> [What you need to do]
Please copy every line of the records below that holds the word "ResourceGroupName".
══ Study material ══
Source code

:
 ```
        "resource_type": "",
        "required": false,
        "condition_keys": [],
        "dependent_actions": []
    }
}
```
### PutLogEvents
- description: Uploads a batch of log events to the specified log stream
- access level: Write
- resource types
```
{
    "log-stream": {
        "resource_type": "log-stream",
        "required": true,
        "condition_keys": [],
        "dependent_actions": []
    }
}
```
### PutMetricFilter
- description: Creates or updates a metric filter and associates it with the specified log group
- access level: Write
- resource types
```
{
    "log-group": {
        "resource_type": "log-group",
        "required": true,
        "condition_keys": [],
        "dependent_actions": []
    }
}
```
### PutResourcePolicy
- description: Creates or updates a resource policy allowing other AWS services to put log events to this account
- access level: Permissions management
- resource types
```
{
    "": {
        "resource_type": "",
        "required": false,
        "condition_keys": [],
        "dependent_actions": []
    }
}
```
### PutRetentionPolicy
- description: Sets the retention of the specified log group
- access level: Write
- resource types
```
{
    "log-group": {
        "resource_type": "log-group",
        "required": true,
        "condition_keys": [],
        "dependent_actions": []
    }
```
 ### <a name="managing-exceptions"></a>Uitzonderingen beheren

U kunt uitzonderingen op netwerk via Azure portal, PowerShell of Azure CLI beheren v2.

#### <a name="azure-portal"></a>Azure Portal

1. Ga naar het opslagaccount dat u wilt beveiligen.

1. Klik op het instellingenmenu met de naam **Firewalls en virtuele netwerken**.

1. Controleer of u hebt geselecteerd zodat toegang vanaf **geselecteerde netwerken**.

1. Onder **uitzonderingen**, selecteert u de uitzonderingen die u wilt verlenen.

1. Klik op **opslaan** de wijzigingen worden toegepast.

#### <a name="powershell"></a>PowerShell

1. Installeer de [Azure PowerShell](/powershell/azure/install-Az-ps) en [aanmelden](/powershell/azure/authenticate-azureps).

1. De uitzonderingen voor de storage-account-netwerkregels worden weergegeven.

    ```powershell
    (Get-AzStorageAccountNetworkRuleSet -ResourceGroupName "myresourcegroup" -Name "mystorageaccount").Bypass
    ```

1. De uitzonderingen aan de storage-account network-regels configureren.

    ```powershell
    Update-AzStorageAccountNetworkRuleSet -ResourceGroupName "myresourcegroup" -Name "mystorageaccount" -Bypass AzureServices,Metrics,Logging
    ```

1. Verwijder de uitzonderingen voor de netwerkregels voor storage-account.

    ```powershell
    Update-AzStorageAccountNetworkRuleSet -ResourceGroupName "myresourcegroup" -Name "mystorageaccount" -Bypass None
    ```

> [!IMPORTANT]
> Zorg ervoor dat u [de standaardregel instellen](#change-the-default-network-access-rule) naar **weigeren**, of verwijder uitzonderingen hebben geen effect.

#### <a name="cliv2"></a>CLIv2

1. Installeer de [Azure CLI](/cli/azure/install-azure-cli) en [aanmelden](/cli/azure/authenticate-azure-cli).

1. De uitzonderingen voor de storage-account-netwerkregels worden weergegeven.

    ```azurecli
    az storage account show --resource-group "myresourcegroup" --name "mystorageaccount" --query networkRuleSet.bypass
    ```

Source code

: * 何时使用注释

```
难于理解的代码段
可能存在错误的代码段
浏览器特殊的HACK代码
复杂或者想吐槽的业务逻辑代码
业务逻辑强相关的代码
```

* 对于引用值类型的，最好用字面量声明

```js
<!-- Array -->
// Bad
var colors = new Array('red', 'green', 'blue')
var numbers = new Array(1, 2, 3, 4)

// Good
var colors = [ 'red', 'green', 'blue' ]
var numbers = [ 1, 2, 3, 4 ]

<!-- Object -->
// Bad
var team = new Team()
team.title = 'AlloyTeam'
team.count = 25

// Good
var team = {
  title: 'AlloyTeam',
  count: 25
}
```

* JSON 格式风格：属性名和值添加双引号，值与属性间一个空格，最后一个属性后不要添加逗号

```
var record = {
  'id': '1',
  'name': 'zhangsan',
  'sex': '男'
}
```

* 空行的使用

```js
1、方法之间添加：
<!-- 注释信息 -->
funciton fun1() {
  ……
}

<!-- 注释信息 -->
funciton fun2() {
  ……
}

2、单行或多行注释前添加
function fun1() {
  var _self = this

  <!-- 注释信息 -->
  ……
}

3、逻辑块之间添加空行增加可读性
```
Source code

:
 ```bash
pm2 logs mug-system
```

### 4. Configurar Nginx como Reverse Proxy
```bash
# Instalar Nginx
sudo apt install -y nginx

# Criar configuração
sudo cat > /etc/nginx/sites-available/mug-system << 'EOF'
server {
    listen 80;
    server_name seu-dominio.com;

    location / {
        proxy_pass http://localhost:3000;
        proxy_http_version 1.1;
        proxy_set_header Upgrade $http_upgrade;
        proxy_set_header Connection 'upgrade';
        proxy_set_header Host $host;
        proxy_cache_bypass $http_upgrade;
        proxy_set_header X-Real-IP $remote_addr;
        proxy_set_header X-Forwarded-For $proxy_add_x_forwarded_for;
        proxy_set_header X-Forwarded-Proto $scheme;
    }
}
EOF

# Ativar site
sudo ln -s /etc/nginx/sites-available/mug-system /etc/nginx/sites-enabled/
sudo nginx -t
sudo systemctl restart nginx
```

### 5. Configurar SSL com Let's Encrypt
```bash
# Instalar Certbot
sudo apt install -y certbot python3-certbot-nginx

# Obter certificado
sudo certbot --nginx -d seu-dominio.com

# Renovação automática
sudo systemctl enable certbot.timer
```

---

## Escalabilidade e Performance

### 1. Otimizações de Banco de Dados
═══
> [Final answer]
    (Get-AzStorageAccountNetworkRuleSet -ResourceGroupName "myresourcegroup" -Name "mystorageaccount").Bypass
    Update-AzStorageAccountNetworkRuleSet -ResourceGroupName "myresourcegroup" -Name "mystorageaccount" -Bypass AzureServices,Metrics,Logging
    Update-AzStorageAccountNetworkRuleSet -ResourceGroupName "myresourcegroup" -Name "mystorageaccount" -Bypass None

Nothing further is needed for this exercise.